The fashion industry wage gap—the difference between legal minimum wages and living wages—has widened this year, with the gap increasing by 3.5% over last year to 48.5%.
- The wage gap metric is from multi-stakeholder initiative The Industry We Want (TIWW), which released its new dashboard at the sidelines of the OECD Forum on Due Diligence in the Garment and Footwear Sector in Paris.
The Metrics: The new Industry Dashboard features the second cycle of industry-wide scores on three critical issues in the sector: the wage gap, purchasing practices, and GHG emissions.
- It has been created in partnership with the WageIndicator Foundation, the Better Buying Institute (BBI) and the Apparel Impact Institute (AII) to present annual impact metrics.
- The Dashboard aims to drive better data, stimulate progress, support alignment and encourage information exchange, collaboration and policy change where necessary.
The State of Affairs:
- The most significant wage gap increase has been reported in Morocco, Peru and Hungary.
- The GHG metric shows an increase of greenhouse gas emissions by 0.87% to 896.9 million tonnes of carbon dioxide equivalent, mainly due to slight growth in fibre use and other factors.

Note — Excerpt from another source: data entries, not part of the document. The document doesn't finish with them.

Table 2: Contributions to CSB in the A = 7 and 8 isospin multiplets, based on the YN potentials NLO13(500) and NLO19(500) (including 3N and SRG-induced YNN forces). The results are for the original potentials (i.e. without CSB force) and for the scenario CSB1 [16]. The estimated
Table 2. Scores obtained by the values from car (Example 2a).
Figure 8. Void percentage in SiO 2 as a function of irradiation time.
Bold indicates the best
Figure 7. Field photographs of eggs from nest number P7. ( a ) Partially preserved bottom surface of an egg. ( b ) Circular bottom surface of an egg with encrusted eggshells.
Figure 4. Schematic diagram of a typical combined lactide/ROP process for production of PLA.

To stay within a 1.5°C trajectory — achieving a 45 % reduction by 2030 — the sector would need to reduce emissions from 0.889 Gt in 2019 to 0.489 Gt by 2030.

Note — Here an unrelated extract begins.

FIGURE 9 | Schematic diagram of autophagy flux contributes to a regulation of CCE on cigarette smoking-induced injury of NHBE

- The metric on purchasing practices is the only one showing minimal improvement: an increase by one point from 39 to 40 compared to 2022, mainly due to buyers increasing recognition of the importance of fair financial practices and timely forecasting.
- On the flip side, the individual sub-scores also indicate a decline in business stability and the visibility buyers provide to suppliers regarding their order planning.
The Metrics:
- The purchasing practices metric uses data gathered by the BBI’s Partnership Index Survey, synthesising feedback on 160 buyer companies from more than 1000 suppliers across 54 countries, with a quarter of the ratings from supplier companies headquartered in China (24.1%), and other large contributors being Bangladesh (8.7%), Hong Kong (7.8%) and Turkey (6.7%).
- The wage metric, devised in partnership with the WageIndicator Foundation, illustrates the gap between legal minimum wages and living wages in 28 garment sector manufacturing countries with the aim of collecting real wage data.
The GHG emissions metric draws data from Sustainable Apparel Coalition, Higg, and Textile Exchange and the AII to estimate the annual apparel greenhouse gas (GHG) emissions.
What They Said:
This year's The Industry We Want dashboard highlights the need to take action. Not tomorrow, but today. To drive systemic change, we need all actors in the supply chain to collaborate in equal partnerships. Let's walk the talk together.